Every great teacher I have known, and this region is filled with them, is highly attuned to making a meaningful connection with each student. Standardized test scores and report cards ignore the importance of these basic human interactions between students and teachers.
As Albert Einstein once observed, “not everything that counts can be counted, and not everything that can be counted counts.”
The North Central Education Foundation’s teacher grant program seeks to support efforts to foster these connections. In recognition of this growing need in our schools, the foundation added social-emotional learning as a new category of teacher grant this year. Other categories include music and arts, STEAM (science, technology, engineering, arts and math), literacy, college preparation and financial education. The program supports the region’s most innovative teachers.

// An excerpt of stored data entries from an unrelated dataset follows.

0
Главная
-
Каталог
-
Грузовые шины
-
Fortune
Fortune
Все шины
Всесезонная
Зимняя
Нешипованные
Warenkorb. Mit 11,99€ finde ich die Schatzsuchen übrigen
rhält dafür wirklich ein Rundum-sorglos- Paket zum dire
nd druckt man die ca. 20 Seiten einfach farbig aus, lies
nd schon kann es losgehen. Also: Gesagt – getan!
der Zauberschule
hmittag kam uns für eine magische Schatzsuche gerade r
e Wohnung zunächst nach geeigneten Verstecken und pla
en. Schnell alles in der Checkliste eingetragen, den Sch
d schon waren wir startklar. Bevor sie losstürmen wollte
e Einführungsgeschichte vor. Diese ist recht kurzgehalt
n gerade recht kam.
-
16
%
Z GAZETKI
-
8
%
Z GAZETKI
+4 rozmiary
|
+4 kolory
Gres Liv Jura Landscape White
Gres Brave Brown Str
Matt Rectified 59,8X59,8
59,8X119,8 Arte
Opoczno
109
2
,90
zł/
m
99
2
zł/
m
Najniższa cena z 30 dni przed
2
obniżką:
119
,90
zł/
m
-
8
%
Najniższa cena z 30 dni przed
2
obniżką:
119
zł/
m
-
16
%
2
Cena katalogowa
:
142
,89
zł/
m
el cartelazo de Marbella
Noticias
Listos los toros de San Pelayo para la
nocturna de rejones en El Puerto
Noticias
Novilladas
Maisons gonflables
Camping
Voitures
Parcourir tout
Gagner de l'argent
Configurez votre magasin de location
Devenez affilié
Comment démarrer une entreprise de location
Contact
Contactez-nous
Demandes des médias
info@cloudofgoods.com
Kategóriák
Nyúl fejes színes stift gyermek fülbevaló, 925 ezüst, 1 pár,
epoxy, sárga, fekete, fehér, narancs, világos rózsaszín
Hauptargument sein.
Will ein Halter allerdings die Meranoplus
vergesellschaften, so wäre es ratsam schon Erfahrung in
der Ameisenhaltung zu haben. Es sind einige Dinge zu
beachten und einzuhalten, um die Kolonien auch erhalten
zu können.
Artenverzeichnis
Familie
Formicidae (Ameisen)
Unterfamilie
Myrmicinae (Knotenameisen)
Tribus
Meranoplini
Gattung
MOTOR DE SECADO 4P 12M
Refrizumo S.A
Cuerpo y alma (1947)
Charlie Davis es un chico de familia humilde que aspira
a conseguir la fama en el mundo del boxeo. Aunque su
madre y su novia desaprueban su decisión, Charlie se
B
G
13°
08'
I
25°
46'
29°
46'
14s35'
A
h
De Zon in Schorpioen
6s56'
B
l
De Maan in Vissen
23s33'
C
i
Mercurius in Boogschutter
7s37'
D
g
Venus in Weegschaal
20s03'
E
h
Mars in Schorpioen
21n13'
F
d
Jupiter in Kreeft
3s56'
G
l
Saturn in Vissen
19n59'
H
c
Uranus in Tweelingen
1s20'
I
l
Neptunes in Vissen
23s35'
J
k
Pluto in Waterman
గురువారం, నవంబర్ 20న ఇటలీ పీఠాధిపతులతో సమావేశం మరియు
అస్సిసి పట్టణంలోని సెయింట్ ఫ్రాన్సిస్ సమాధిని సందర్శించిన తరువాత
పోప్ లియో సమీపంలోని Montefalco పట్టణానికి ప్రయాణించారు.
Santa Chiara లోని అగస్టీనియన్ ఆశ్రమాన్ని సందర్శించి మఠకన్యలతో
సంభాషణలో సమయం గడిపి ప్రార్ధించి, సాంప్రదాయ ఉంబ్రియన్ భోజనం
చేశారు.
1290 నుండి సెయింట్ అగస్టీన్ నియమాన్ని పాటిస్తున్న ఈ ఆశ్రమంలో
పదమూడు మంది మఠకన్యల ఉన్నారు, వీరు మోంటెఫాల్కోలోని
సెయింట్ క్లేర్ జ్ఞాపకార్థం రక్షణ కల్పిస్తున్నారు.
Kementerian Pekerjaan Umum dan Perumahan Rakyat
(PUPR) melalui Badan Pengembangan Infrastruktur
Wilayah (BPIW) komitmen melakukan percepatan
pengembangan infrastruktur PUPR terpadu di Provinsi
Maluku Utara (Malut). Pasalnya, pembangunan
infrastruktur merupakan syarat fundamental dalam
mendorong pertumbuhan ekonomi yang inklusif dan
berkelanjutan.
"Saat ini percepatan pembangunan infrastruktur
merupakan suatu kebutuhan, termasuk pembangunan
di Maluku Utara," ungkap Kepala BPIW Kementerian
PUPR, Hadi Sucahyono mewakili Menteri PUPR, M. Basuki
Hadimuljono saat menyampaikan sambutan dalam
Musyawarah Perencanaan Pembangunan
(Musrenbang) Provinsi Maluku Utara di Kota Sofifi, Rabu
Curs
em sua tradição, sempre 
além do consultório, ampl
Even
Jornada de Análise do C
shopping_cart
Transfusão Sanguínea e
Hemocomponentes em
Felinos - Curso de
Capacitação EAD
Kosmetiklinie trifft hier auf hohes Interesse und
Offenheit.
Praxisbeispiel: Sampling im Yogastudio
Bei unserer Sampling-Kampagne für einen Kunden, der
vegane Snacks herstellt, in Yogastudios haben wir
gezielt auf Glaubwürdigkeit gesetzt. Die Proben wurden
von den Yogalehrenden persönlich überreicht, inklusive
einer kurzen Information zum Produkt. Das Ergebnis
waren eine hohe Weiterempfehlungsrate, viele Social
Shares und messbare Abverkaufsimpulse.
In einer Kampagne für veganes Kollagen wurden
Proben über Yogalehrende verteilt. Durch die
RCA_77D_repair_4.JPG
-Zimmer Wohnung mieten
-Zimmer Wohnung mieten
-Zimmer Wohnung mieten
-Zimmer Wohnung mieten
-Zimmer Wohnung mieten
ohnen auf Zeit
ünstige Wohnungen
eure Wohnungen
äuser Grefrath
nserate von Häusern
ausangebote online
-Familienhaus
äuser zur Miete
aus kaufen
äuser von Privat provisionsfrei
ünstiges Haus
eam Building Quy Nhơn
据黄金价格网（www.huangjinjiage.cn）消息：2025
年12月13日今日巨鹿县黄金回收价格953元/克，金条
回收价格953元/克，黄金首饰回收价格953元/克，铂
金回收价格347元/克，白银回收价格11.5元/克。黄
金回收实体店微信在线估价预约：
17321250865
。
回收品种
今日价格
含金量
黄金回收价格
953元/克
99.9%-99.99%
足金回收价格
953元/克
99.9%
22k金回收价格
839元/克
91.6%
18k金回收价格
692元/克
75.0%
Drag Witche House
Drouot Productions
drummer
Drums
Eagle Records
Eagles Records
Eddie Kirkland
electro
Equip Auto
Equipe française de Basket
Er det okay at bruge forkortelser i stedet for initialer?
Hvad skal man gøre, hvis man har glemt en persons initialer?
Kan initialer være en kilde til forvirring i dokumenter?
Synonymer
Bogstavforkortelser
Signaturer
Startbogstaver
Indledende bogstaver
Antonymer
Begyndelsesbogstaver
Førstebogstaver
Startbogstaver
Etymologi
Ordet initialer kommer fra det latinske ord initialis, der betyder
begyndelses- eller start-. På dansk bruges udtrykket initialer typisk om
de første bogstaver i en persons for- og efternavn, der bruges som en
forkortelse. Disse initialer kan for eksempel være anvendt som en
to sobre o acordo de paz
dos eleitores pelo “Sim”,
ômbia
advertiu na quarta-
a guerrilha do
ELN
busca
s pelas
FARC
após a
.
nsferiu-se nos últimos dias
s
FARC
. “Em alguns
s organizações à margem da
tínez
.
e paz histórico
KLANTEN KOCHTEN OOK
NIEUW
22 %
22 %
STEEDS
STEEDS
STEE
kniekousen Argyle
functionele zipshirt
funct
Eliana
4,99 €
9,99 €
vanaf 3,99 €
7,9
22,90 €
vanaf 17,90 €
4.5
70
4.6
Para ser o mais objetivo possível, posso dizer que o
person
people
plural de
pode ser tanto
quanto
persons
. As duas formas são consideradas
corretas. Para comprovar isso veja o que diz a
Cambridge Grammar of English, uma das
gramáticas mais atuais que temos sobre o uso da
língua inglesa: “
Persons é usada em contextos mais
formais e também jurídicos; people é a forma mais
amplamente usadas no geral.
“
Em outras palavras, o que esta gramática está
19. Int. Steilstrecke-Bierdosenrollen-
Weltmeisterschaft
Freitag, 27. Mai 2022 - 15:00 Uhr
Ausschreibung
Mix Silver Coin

There are forty classroom grants that can still be adopted by community members. If you are interested, you can check out a brief listing of the projects at the web site: http://www.ncesd.org/about-us/north-central-education-foundation/grants/adopt-a-grant/
The foundation is supported by donors like North Cascades Bank, the Community Foundation of North Central Washington, the Young Adult Consumer Education Trust, Clear Risk Solutions, Plan Member Services, Confluence Health, the Woods Family Music and Arts Fund and a group of individual supporters.
Renner-Singer talked about using her first NCEF grant to purchase a simple thing like expandable folders for her college readiness students in the AVID (Advance Via Individual Determination) program. Using those folders helped them organize their financial aid and other documents and it generated thousands of dollars in scholarships for those students.
Renner-Singer pointed out the virtuous circle of these kinds of community investments. It begins with community donations, becomes grants that go to teachers, then impacts student learning and the result is a stronger community.
We ought to take every opportunity to support teachers in doing work that impacts kids and our communities for a lifetime.